Whenever the word "Walikota" appears in a line of the data below, copy that line.

● ● ● ● ●

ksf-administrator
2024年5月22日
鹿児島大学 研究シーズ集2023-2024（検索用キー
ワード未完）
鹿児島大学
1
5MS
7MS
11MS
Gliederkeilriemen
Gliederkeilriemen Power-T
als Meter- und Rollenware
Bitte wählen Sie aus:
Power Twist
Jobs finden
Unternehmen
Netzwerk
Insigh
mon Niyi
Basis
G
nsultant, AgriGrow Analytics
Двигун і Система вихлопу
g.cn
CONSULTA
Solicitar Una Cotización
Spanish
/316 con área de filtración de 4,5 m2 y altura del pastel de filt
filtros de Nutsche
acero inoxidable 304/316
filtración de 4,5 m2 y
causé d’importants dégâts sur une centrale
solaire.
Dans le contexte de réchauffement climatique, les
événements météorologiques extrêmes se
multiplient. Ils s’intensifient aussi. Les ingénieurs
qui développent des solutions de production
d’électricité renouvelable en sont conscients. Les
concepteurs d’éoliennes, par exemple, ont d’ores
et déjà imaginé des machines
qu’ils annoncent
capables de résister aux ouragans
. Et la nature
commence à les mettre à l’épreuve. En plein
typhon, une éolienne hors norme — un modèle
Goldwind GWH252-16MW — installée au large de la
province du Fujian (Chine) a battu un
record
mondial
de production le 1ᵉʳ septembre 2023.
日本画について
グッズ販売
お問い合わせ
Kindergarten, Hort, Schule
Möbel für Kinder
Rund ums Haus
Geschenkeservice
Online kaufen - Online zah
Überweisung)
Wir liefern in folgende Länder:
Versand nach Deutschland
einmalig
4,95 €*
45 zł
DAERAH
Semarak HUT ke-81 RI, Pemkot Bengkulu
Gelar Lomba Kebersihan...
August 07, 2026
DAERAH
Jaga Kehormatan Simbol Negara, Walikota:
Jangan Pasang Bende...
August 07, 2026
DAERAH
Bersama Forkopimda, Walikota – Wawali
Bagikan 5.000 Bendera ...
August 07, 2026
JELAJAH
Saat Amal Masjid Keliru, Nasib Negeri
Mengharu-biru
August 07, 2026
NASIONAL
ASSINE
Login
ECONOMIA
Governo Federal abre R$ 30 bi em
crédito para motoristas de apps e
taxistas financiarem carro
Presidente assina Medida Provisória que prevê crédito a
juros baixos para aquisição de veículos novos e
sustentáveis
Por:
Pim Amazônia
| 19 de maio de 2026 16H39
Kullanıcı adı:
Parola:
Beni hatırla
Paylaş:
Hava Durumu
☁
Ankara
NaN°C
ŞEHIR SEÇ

● ● ● ● ●

= Result of this task =
Jaga Kehormatan Simbol Negara, Walikota:
Bersama Forkopimda, Walikota – Wawali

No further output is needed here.